A Conta Financeira. O superávit da conta financeira recuou US$ 101 bilhões em 2014 para US$ 56,7 bilhões em 2015, menor cifra registrada desde 2008 (US$ 28,3 bilhões, na série antiga). Todavia, a queda de 44% não foi tão forte como a observada no ano da crise financeira global (68% na mesma base de comparação), quando seu efeito-contágio atingiu de forma indiscriminada as economias emergentes, independentemente da situação dos fundamentos macroeconômicos.
Já em 2015, além das piora das condições de liquidez internacional para essas economias (mas, em menor intensidade do que em 2008) – associada às expectativas de alta da taxa de juros básica dos Estados Unidos e à turbulência financeira na China (ver Carta IEDI n. 700) – a crise econômica e política doméstica e seus reflexos adversos sobre a classificação de risco de crédito do país e o apetite por risco dos investidores globais também contribuíram para a redução do fluxo líquido de capitais externos entre o país e o exterior.
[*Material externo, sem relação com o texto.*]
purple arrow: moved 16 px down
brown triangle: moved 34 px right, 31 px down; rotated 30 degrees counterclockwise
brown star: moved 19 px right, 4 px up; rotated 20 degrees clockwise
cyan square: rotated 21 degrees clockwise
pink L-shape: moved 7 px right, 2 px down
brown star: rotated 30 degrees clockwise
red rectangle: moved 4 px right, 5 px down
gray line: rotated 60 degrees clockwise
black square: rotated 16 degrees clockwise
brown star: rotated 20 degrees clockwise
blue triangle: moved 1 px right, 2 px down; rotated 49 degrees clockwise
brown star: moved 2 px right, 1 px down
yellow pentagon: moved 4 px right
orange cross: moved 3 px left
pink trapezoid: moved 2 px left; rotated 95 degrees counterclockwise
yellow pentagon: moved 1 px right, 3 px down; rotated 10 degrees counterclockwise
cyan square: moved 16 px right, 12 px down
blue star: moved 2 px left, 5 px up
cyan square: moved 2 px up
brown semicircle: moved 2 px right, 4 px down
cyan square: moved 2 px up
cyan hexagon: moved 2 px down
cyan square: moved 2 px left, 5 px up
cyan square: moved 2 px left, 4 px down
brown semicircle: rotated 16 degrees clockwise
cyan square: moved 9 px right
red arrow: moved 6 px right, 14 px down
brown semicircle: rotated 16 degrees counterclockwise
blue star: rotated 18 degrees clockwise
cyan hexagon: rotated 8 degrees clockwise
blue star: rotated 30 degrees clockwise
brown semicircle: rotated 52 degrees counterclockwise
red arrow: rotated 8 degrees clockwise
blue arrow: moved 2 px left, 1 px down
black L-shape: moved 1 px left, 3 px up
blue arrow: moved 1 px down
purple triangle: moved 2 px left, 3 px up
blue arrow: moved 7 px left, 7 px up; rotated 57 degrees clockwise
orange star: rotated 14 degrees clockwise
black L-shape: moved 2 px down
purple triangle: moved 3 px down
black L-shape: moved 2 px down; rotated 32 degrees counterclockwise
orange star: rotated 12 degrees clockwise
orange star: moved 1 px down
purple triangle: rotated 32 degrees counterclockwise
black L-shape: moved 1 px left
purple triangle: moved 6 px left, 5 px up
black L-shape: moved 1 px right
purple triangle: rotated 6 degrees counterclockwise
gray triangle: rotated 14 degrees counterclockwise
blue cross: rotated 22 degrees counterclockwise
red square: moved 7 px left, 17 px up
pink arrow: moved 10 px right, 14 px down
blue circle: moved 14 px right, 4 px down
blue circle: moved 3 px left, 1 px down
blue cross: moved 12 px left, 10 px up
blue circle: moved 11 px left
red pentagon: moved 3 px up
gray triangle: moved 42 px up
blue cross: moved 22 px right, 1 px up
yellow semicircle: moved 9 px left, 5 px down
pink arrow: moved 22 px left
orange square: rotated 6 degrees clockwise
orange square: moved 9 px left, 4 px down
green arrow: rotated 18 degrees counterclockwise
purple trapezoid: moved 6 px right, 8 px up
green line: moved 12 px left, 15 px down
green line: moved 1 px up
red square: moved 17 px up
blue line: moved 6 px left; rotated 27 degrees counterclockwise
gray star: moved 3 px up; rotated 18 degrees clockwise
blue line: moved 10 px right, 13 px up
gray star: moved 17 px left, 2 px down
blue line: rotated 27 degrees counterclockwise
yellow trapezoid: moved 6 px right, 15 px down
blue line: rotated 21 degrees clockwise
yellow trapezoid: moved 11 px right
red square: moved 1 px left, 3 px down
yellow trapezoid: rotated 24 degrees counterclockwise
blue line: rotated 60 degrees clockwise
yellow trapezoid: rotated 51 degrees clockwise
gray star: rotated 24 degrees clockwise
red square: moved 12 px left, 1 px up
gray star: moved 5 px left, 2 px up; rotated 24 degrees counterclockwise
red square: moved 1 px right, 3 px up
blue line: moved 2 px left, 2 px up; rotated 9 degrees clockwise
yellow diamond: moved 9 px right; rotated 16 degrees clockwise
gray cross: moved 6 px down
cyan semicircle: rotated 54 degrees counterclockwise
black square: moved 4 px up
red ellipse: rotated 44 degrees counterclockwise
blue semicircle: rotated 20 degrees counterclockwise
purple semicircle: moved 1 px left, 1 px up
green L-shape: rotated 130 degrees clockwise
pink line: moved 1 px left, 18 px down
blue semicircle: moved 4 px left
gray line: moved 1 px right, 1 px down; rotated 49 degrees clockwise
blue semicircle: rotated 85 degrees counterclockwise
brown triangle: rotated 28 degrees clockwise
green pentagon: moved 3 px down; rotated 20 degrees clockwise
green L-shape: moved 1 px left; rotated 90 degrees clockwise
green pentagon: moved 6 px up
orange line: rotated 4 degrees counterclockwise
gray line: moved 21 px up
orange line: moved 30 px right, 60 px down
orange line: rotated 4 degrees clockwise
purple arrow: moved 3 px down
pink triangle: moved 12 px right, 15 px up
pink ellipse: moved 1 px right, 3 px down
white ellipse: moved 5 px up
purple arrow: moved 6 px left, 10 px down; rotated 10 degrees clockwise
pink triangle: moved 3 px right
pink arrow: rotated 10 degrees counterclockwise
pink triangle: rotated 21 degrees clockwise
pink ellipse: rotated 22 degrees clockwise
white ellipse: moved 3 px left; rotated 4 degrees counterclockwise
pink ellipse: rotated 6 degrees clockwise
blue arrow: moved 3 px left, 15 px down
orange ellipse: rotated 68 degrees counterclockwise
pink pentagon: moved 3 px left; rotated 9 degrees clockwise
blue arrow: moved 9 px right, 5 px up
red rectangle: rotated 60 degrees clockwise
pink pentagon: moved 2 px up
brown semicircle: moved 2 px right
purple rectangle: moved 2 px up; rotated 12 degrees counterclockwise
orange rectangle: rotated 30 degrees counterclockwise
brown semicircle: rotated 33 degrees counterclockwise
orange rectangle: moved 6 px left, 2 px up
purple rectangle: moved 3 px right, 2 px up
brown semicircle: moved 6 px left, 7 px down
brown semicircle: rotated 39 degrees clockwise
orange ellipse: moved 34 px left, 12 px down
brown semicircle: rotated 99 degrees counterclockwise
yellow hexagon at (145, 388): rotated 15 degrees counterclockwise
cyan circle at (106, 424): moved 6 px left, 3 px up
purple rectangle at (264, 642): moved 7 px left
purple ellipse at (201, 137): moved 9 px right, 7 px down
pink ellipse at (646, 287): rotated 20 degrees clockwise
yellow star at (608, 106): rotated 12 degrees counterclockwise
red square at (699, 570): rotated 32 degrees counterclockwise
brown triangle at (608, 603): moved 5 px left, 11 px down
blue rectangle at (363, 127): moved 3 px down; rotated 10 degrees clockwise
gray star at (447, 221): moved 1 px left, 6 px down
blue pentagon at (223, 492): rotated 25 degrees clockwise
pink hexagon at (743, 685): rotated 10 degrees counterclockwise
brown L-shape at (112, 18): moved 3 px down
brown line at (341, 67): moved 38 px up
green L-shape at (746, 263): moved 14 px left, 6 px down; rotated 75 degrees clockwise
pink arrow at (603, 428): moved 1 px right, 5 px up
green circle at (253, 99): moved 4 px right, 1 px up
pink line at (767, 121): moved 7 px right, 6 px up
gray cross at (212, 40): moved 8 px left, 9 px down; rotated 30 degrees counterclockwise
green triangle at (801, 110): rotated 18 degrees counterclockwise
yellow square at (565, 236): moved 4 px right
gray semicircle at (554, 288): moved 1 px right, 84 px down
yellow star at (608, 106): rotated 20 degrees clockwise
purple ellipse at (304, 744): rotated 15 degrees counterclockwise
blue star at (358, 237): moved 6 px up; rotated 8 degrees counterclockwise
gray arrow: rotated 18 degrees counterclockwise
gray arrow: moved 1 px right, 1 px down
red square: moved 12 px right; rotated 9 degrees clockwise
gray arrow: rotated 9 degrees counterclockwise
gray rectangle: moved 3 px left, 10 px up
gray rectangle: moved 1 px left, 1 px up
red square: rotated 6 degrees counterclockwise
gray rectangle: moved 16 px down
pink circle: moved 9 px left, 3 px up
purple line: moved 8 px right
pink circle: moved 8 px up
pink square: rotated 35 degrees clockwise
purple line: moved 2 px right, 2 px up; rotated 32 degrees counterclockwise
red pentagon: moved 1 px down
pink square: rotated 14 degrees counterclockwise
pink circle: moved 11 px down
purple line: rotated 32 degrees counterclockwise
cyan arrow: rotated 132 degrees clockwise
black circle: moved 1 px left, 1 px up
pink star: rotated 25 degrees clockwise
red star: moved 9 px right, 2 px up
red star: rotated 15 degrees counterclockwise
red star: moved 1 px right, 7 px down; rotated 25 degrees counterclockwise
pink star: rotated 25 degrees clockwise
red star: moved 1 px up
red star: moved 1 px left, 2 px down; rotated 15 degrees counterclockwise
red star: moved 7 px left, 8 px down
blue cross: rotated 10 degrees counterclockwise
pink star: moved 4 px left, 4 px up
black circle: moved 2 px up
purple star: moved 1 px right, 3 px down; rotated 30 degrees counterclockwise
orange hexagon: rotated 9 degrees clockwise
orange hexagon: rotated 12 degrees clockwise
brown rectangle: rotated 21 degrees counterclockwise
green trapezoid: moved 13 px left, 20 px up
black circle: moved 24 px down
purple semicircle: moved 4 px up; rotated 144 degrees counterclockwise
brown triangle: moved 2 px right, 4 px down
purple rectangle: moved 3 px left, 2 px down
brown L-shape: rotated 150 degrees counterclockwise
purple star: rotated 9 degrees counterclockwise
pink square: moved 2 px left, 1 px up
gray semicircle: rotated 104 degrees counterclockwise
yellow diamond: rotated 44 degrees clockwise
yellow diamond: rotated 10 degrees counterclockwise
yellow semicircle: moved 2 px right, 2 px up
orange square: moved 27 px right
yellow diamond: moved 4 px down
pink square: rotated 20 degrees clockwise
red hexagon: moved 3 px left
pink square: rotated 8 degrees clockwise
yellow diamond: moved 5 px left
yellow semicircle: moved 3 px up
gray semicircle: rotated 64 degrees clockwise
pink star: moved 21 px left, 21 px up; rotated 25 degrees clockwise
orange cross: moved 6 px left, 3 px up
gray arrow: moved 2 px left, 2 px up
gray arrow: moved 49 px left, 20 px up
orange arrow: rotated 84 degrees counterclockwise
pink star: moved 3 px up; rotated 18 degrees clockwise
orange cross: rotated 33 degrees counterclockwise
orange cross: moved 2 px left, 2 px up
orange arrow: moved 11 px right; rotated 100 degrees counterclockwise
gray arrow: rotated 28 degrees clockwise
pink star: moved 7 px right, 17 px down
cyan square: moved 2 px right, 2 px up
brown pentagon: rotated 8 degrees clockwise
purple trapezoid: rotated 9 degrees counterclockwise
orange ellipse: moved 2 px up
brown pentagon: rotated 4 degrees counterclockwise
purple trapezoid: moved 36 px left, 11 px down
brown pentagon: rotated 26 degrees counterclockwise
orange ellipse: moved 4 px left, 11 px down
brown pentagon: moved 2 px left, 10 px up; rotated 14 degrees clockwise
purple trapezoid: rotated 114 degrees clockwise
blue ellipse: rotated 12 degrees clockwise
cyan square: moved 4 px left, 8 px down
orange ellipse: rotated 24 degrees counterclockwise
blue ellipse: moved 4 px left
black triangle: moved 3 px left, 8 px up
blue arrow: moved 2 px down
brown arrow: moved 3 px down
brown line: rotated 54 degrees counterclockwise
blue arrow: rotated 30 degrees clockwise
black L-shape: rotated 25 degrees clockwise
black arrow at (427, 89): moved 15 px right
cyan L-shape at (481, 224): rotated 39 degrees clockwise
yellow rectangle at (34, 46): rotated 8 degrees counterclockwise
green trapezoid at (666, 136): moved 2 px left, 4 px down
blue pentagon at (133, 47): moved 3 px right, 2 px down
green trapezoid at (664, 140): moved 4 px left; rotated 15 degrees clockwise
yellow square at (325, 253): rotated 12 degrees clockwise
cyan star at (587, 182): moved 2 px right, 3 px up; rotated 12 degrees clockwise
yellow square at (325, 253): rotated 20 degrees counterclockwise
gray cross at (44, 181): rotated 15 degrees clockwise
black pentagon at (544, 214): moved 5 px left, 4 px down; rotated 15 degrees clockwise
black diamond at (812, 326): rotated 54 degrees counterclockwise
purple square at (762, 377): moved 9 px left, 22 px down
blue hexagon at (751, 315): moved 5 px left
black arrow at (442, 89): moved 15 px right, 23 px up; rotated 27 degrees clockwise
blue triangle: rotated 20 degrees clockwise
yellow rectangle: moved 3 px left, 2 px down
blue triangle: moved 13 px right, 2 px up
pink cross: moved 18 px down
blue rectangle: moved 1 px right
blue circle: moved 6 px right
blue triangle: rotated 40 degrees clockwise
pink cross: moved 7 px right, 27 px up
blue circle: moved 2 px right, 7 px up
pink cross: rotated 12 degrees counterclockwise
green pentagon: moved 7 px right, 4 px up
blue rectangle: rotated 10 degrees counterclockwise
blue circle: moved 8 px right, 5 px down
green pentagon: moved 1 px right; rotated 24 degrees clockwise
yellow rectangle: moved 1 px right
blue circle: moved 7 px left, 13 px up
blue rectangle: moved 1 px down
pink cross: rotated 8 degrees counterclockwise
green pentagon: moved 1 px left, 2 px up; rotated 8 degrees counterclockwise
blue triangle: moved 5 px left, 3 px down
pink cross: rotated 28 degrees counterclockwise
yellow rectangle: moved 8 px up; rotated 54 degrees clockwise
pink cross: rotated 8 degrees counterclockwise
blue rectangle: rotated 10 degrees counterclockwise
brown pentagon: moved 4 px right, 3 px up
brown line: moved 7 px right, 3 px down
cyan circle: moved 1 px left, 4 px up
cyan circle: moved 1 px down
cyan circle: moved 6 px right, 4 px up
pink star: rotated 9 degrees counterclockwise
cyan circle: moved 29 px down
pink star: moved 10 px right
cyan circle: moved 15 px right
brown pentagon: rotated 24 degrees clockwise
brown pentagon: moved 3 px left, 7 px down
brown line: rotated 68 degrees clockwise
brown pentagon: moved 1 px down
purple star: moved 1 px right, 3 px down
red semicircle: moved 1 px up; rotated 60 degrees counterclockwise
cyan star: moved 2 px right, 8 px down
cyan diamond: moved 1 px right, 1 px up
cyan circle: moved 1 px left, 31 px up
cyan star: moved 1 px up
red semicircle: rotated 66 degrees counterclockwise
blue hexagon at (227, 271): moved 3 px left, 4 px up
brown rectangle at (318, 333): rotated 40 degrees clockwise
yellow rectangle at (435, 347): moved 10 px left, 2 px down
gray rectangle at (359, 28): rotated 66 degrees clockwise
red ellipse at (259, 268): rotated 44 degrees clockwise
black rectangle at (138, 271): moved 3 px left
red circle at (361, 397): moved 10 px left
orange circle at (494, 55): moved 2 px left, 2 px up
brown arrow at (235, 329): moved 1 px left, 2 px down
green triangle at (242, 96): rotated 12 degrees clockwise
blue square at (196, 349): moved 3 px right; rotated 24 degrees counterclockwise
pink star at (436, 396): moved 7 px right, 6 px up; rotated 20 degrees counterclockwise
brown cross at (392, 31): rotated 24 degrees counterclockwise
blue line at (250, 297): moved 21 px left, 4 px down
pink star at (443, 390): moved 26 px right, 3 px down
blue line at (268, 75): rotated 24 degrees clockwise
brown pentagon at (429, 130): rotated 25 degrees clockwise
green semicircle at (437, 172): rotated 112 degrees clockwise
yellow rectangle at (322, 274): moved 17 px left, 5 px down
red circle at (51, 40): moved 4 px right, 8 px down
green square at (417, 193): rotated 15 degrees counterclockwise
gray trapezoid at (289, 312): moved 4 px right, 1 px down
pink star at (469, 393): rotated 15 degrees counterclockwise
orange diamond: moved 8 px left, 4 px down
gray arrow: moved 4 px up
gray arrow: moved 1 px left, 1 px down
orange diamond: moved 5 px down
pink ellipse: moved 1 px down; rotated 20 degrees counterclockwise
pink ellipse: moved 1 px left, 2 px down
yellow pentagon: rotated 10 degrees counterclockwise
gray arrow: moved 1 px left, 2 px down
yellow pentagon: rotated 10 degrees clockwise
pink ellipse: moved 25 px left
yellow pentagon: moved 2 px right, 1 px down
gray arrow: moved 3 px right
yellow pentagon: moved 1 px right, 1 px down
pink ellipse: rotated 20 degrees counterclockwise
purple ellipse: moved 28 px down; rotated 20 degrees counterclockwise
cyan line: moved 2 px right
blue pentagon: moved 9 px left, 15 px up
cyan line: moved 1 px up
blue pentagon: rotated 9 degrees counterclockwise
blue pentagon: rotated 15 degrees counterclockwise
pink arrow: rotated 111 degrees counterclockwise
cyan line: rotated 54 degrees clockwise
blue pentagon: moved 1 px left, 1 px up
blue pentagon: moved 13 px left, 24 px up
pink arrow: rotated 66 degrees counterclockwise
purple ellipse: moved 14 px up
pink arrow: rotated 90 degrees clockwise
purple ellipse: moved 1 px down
A forte queda desse fluxo decorreu da deterioração das três subcontas da conta financeira. O ingresso líquido de investimento direto recuou 13%, do investimento em carteira 46,7% e os outros investimentos passaram de um superávit de US$ 4,2 bilhões para um déficit de US$ 20,5 bilhões.
O principal determinante da deterioração do resultado da conta financeira foi a redução de 37% do ingresso líquido de capitais no país, de US$ 188,3 bilhões para US$ 119,2 bilhões (praticamente o mesmo resultado de 2013 na série antiga). Nesse caso, os três itens também recuaram, mas a maior retração (55,5%) foi registrada pelo investimento em carteira no país, seguido pelos outros investimentos (49%) e pelo investimento direto no país (IDP). Todavia, a despeito da queda de 22% do IDP, estes somaram US$ 75,1 bilhões (4,2% do PIB) e cobriram a totalidade do déficit em conta corrente em 2015. Além disso, sua composição também melhorou: houve um aumento da participação no capital para 75% do total (ante 60% em 2014).
Contribuiu decisivamente para esse resultado do IDP o desempenho registrado em dezembro, que somou US$ 15,2 bilhões, acima das projeções do mercado e do BCB (US$ 6,1 bilhões). A participação no capital respondeu por 86% do total, um percentual bastante elevado. Parte importante desse resultado decorreu do ingresso de recursos no setor de eletricidade, gás e outras utilidades (US$ 2 bilhões), associado ao leilão das hidrelétricas.